The word “correlation” has two separate states: relational and coincidental: in the latter case where two separate statistical numbers are compared in an arbitrary fashion (usually to test for possible causality): like the number of people who prefer red M&Ms and the number of people who prefer to buy red cars. There is (probably) no appreciable causal relationship between the two behaviours but as scientists, statisticians feel compelled to ask the questions. If the answer to the question implies no causal relationship, it is described as coincidental and since any two sets of numbers can be compared, it is to be expected that a (statistically) high percentage of comparisons will result in clear proof (or a strong indication) that there is no relationship between the sets. But the word “correlation” implies a relationship of some sort and whilst the causality might be tenuous and unreliable, in a correlative relationship it cannot be denied or dismissed. Just ask John Donne, and the millions of butterflies who have cause earthquakes in Tokyo.

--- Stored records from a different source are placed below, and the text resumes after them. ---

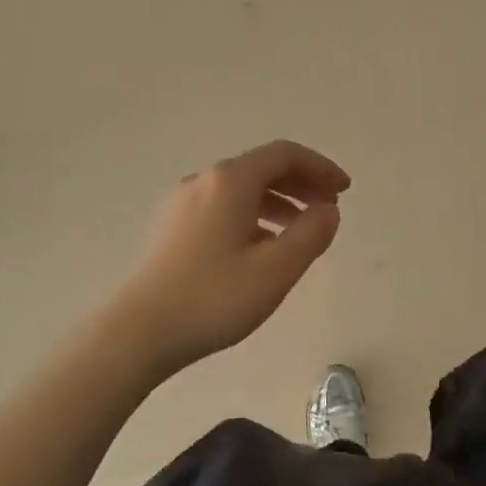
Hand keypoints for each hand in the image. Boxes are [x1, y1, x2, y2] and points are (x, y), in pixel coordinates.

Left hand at [106, 140, 350, 377]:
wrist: (141, 331)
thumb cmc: (215, 298)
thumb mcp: (277, 269)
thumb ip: (312, 233)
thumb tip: (327, 210)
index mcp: (230, 181)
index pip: (284, 154)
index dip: (320, 167)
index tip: (344, 190)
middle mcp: (204, 181)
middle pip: (262, 167)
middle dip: (301, 183)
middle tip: (329, 207)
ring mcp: (183, 203)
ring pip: (242, 189)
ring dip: (279, 201)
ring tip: (302, 230)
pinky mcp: (172, 228)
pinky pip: (223, 207)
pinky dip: (254, 216)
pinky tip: (263, 246)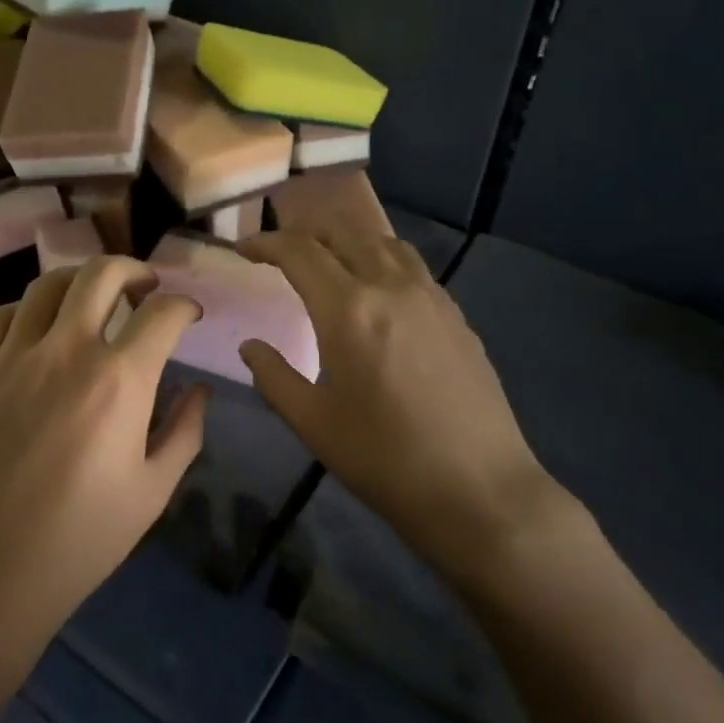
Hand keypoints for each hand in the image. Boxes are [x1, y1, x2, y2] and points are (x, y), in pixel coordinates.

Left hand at [0, 257, 206, 655]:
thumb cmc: (79, 541)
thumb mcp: (152, 492)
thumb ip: (184, 432)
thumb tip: (199, 390)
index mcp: (119, 381)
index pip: (162, 314)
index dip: (184, 306)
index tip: (189, 316)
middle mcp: (65, 352)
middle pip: (101, 274)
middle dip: (134, 269)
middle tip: (145, 287)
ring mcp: (11, 358)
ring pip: (47, 285)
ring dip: (79, 281)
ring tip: (92, 299)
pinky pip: (0, 317)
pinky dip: (26, 310)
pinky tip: (36, 329)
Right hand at [238, 231, 564, 580]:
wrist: (479, 490)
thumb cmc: (385, 459)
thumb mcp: (314, 423)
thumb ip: (274, 377)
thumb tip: (251, 347)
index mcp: (348, 310)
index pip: (300, 251)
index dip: (266, 243)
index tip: (244, 249)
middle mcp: (390, 287)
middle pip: (344, 232)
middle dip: (306, 233)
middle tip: (282, 253)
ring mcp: (431, 297)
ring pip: (383, 242)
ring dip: (347, 241)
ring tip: (329, 263)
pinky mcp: (456, 315)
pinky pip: (412, 267)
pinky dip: (381, 261)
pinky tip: (377, 294)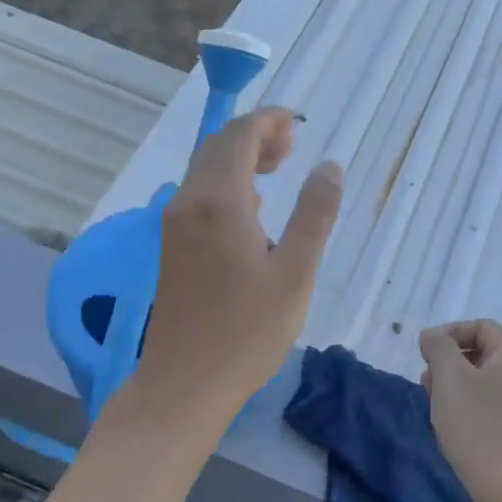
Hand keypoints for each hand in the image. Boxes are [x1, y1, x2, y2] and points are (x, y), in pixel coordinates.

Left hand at [137, 107, 342, 415]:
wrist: (185, 381)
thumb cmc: (248, 331)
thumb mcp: (296, 272)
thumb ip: (314, 214)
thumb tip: (329, 165)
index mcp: (220, 201)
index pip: (240, 135)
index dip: (270, 120)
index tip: (300, 124)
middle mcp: (189, 201)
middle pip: (218, 146)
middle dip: (256, 136)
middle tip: (294, 149)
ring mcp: (175, 224)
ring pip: (205, 169)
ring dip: (240, 158)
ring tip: (280, 170)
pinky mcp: (172, 245)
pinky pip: (199, 194)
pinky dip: (227, 184)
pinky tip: (254, 210)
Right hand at [419, 320, 501, 501]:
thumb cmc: (480, 428)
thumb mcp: (450, 379)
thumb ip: (438, 348)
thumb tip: (433, 336)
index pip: (481, 326)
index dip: (449, 332)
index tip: (423, 353)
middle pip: (483, 354)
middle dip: (449, 362)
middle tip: (426, 382)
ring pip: (484, 384)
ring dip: (455, 389)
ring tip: (434, 408)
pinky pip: (490, 410)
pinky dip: (467, 411)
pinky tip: (451, 431)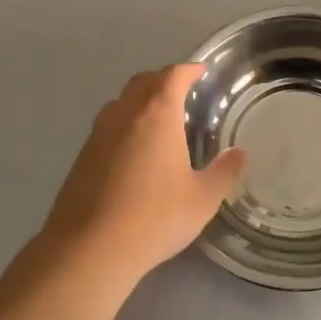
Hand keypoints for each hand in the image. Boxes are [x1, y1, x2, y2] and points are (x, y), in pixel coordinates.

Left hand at [40, 64, 245, 285]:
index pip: (173, 76)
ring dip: (140, 101)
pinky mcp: (82, 157)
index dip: (188, 70)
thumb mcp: (202, 199)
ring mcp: (98, 135)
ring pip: (121, 103)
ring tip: (157, 119)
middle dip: (163, 80)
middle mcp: (125, 115)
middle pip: (143, 82)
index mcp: (157, 115)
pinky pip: (107, 127)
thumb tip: (239, 153)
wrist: (89, 249)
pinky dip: (124, 125)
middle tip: (181, 91)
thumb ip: (224, 172)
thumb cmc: (154, 217)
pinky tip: (133, 151)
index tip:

Wow, Xpat! Did you write that off the top of your head? Because I must say yours is one of the more impressive comments I’ve ever received. Thank you very much for further educating me (and probably a few of my readers) on this topic. But for the record: I still hate lousy headlines based on extrapolating a couple of data points to their most ridiculous conclusion.

Thank you for reading, and especially for taking the time to write.

Figures often beguile me, particularly when I have the arranging of them myself; in which case the remark attributed to Disraeli would often apply with justice and force: “There are three kinds of lies: lies, damned lies and statistics.”

– Mark Twain’s Own Autobiography: The Chapters from the North American Review

Oh, and BTW, there is no record of Disraeli ever having said or written this – so who CAN one believe?